> YOUR GOAL
Copy the items below from the first line through the line containing "Voici comment", replacing "iPhone" with "smartphone" and leaving everything else unchanged.

Recorded data
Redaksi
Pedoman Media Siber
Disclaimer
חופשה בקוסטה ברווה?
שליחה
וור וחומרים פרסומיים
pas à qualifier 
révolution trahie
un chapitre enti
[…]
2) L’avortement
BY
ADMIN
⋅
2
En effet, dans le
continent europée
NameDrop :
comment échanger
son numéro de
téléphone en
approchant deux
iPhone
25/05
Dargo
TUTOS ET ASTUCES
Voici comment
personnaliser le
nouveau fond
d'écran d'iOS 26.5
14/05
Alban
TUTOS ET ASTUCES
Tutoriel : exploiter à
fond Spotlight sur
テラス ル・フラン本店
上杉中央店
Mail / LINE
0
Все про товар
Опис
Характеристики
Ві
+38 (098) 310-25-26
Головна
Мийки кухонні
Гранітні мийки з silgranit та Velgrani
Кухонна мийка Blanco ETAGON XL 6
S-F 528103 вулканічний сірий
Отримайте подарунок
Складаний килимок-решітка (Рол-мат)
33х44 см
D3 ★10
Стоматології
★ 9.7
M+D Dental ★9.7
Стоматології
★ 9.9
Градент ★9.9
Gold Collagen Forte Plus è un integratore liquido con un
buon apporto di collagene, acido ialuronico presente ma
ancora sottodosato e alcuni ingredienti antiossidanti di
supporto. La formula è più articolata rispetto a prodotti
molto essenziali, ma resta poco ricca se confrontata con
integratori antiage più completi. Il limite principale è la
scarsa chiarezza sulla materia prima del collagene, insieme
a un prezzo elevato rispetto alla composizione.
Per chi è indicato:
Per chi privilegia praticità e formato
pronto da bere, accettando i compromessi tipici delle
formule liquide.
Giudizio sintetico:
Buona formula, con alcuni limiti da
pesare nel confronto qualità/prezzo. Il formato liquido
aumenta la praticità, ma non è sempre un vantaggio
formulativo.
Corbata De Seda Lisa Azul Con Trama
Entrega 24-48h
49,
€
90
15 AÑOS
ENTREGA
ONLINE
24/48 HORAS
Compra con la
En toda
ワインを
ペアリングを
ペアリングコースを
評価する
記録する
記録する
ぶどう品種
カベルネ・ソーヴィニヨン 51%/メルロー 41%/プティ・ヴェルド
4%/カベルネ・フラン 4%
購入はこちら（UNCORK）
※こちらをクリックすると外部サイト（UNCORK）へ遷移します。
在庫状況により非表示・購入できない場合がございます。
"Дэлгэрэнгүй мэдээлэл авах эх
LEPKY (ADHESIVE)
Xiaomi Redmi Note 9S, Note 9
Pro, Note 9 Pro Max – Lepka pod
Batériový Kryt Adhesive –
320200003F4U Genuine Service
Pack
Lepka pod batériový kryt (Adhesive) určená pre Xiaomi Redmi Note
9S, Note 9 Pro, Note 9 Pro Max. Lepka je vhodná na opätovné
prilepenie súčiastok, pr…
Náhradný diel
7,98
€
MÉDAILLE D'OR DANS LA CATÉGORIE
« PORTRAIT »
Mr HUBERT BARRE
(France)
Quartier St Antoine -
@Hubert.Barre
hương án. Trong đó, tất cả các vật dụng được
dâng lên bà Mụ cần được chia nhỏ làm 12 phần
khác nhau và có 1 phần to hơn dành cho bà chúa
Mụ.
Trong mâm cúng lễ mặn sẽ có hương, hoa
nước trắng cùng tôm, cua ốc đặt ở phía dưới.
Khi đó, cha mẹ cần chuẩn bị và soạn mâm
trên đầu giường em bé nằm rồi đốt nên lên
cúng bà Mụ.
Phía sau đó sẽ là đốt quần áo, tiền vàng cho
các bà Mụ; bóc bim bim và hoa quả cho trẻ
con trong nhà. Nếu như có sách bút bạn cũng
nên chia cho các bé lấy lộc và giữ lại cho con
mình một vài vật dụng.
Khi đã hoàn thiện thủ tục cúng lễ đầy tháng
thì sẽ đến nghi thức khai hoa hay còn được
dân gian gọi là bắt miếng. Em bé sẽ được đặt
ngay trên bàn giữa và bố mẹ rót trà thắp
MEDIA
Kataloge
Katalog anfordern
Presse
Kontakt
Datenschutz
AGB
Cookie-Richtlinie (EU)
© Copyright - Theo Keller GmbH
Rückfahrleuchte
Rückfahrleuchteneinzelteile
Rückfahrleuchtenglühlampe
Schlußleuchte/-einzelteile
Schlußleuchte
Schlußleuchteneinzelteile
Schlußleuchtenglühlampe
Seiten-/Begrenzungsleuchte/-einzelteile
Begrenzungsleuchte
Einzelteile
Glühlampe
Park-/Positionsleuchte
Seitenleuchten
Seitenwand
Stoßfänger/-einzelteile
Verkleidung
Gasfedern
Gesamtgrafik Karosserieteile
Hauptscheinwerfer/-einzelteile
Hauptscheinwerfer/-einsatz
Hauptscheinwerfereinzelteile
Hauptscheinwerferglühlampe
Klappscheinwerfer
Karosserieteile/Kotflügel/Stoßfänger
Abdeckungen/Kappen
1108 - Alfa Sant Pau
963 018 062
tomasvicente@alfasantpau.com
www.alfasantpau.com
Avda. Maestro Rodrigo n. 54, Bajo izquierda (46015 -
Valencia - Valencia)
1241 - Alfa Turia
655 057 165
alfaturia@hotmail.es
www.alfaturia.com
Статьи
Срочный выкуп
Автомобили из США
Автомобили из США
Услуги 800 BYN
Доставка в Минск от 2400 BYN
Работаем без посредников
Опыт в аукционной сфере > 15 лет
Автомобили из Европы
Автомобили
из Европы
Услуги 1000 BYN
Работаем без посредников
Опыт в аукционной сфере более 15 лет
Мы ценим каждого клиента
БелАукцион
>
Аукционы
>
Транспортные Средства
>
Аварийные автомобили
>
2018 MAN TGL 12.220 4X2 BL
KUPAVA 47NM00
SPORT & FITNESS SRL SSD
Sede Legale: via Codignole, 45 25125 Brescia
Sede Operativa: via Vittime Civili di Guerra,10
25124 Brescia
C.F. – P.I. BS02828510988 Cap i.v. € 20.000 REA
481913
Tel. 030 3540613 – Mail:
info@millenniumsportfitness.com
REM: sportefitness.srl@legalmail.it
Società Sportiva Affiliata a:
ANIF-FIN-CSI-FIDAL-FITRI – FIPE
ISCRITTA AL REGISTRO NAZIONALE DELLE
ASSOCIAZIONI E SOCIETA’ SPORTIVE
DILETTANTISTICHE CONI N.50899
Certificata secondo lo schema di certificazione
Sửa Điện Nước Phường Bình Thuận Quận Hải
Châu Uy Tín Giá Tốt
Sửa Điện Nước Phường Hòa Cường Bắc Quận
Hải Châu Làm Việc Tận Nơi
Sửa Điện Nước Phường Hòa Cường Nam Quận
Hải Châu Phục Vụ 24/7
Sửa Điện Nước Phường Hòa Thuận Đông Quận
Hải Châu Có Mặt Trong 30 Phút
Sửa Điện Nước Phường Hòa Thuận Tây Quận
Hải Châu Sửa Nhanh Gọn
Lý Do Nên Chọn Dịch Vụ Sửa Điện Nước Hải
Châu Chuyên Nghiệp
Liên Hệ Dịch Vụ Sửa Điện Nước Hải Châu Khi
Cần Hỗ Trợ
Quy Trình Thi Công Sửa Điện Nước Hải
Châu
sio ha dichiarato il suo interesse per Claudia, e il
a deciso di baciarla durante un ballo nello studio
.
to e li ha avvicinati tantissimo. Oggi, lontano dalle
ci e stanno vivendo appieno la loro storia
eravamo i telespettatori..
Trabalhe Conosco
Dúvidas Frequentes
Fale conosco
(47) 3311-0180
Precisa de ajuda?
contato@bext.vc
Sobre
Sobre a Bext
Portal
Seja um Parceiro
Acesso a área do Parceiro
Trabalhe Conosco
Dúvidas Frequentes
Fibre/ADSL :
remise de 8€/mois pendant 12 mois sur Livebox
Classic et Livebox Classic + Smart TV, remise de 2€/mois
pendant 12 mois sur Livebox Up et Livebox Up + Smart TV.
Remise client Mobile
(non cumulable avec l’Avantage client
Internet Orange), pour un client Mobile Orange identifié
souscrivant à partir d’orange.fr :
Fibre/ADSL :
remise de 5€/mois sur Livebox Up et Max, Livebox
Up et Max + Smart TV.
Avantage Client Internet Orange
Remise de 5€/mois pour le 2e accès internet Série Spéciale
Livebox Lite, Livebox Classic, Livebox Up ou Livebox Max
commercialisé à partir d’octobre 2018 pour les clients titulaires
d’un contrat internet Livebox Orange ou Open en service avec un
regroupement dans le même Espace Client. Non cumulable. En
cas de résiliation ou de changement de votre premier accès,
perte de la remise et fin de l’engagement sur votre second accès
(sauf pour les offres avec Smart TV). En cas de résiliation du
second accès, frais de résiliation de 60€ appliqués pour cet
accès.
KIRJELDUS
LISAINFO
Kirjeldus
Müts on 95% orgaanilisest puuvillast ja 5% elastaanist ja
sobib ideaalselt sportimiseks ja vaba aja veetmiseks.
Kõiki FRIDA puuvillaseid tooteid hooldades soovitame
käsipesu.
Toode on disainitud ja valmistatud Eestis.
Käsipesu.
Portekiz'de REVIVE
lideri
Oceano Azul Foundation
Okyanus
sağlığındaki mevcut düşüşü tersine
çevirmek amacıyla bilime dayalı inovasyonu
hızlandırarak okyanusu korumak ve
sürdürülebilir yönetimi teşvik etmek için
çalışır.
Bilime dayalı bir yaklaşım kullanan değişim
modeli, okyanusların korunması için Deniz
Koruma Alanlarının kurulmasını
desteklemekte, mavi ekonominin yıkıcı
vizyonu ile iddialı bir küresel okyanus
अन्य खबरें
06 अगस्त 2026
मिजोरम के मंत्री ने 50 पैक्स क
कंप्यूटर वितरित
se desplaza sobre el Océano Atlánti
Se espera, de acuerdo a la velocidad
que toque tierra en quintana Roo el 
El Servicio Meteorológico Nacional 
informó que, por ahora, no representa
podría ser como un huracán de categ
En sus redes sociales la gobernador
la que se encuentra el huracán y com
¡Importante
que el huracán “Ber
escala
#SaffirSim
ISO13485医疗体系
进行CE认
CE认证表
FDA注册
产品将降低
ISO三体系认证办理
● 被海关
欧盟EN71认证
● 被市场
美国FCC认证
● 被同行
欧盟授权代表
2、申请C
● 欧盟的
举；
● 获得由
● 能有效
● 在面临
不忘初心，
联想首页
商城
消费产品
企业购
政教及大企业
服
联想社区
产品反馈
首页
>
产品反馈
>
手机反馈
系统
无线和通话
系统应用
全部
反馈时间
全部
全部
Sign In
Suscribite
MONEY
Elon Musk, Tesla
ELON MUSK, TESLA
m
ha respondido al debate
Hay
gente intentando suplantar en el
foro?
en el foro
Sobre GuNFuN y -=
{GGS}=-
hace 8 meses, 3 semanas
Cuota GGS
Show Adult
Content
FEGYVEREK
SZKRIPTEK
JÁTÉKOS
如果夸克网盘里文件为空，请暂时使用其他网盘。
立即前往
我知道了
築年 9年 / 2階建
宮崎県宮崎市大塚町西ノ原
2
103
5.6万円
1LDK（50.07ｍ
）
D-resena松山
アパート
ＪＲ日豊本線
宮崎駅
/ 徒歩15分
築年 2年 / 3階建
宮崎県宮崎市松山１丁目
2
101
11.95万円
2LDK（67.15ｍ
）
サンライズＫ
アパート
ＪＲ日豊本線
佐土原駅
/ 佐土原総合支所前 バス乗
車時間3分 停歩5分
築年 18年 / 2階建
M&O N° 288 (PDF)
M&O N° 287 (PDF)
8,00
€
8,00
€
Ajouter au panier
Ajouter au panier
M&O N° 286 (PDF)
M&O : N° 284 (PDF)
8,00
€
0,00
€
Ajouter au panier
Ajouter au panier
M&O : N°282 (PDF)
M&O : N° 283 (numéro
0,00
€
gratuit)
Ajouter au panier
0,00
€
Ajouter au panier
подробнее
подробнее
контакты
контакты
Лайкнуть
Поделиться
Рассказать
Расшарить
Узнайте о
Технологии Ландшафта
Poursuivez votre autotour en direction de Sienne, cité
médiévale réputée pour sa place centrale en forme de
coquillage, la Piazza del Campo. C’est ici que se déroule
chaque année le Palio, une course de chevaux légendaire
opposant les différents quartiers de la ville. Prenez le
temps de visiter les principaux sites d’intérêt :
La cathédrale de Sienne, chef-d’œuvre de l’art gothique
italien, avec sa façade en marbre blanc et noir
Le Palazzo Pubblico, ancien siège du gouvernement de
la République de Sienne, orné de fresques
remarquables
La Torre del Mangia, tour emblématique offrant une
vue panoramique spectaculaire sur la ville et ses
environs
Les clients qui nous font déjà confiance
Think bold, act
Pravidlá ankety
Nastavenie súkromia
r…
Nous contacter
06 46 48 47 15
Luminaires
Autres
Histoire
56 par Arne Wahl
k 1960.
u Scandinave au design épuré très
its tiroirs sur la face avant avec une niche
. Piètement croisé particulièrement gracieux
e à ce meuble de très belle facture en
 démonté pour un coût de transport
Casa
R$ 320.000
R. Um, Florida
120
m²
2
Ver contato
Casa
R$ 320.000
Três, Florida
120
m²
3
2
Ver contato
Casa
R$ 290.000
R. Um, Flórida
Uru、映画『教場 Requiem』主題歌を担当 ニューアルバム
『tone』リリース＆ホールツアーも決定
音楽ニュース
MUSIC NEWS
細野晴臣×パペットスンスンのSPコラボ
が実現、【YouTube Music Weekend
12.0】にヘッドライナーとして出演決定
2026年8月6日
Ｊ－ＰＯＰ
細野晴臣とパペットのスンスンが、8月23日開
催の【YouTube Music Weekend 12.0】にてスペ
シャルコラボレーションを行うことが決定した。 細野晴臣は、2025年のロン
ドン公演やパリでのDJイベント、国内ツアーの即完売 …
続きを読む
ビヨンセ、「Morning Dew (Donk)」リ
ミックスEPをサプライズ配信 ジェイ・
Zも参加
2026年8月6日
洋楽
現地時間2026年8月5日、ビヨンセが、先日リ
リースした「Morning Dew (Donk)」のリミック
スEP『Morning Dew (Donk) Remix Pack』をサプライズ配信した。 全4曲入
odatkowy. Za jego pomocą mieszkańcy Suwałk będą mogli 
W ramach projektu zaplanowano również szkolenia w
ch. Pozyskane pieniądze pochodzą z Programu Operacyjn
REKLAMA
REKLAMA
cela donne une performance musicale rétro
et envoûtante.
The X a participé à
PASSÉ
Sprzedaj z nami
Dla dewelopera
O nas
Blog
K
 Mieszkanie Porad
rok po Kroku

> SOLUTION TO THE EXERCISE
Redaksi
Pedoman Media Siber
Disclaimer
חופשה בקוסטה ברווה?
שליחה
וור וחומרים פרסומיים
pas à qualifier 
révolution trahie
un chapitre enti
[…]
2) L’avortement
BY
ADMIN
⋅
2
En effet, dans le
continent europée
NameDrop :
comment échanger
son numéro de
téléphone en
approchant deux
smartphone
25/05
Dargo
TUTOS ET ASTUCES
Voici comment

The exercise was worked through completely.